Der Psychiater und Bestsellerautor Manfred Lütz erwartet vom früheren Papst Benedikt XVI. eine „authentische Antwort“ auf die Frage, wie es zur Verwirrung um dessen Aussagen beim Münchner Missbrauchsgutachten kam.
Köln – Der Psychiater und Bestsellerautor Manfred Lütz erwartet vom früheren Papst Benedikt XVI. eine „authentische Antwort“ auf die Frage, wie es zur Verwirrung um dessen Aussagen beim Münchner Missbrauchsgutachten kam. Der Katholischen Nachrichten-Agentur (KNA) sagte Lütz am Sonntag, der ehemalige Papst sei einer der ehrlichsten Menschen, die er kenne. Das Hin und Her um seine Aussagen im Münchner Missbrauchsskandal wolle der Ex-Papst erklären; man „sollte so fair sein, das abzuwarten“, sagte Lütz.
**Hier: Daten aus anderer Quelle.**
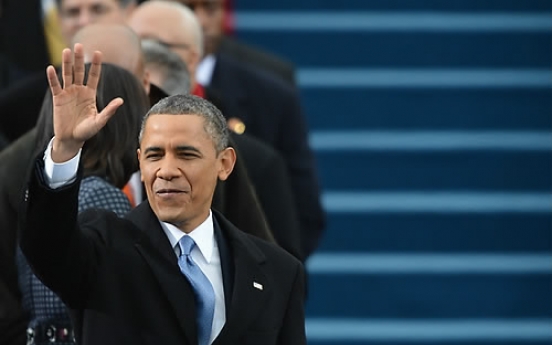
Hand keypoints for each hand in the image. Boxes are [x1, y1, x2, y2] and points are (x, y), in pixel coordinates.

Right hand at [47, 43, 123, 161]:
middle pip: (79, 71)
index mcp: (90, 94)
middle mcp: (79, 91)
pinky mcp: (58, 99)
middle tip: (78, 44)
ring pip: (67, 75)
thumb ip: (109, 111)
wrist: (72, 139)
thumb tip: (121, 101)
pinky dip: (53, 78)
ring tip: (66, 51)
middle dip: (79, 58)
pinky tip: (51, 68)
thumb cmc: (87, 131)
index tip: (98, 52)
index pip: (93, 76)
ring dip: (66, 63)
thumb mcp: (100, 121)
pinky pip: (55, 86)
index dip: (96, 65)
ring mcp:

Lütz sieht Verantwortung bei Benedikt
Ähnlich äußerte sich Lütz bereits in der vorigen Woche in einem Gastbeitrag für die Neue Zürcher Zeitung sowie in der Talkshow von Markus Lanz. Im Interview nun sagte Lütz: „Als ich die wirklich ganz unangemessenen Antworten Benedikts las, war ich ziemlich entsetzt. Das war überhaupt nicht seine Sprache und gehörte allenfalls ins kirchenrechtliche Seminar.“ Zwar kritisierte Lütz erneut die Fragen der Gutachter, die nach seiner Ansicht „in Teilen Anklageschriften“ glichen, dass sich da jeder Rechtsrat geholt hätte“. Zugleich jedoch sagte Lütz: „Aber mir ist schleierhaft, wie ein solcher juristischer Schriftsatz dann als Benedikts Antwort rausgehen konnte.“
Lütz verweist darauf, dass Benedikt nach dessen Stellungnahme gegenüber den Auskunft in angibt, „in allen vier ihm vorgehaltenen Fällen noch nicht einmal Kenntnis von der Missbrauchsvorgeschichte der betroffenen Priester “ gehabt zu haben. Den Gutachtern sei es nicht gelungen, „auch nur einen einzigen handfesten Beweis dafür zu finden, dass das nicht stimmt“. Die in ihrer Pressekonferenz benannten Zeugen, hält Lütz für wenig glaubwürdig, „weil sie heute das Gegenteil von dem sagen, was sie vor Jahren beteuerten“. Bei Markus Lanz hatte Lütz aber auch mehrmals betont, es sei irrelevant, ob Ratzinger solche Kenntnisse gehabt habe: „Als Erzbischof war er verantwortlich.“
Für staatliche Untersuchungskommission
Um die Aufklärung der Missbrauchsfälle in den Kirchen und anderen Institutionen zu beschleunigen, forderte Lütz in dem Interview eine staatliche Untersuchungskommission. Diese sollte von unabhängigen Fachleuten geleitet und am Parlament angebunden oder von der Regierung beauftragt werden. „Seit über 10 Jahren fordere ich eine wirklich unabhängige staatliche Untersuchung beider Kirchen und des Deutschen Olympischen Sportbunds. Die Bischöfe wollen dagegen noch 22 Berichte von 22 Diözesen in der Tagesschau sehen, die wissenschaftlich wertlos, weil nicht vergleichbar sind. Man hat so etwas mal Selbstmord aus Angst vor dem Tod genannt“, sagte Lütz. Wichtig wäre nach seiner Ansicht,„ dass Experten ohne Profilierungsbedürfnisse oder innerkirchliche Agenda“ die staatliche Untersuchung leiten. Diese könne am Parlament angesiedelt sein oder von der Regierung beauftragt werden.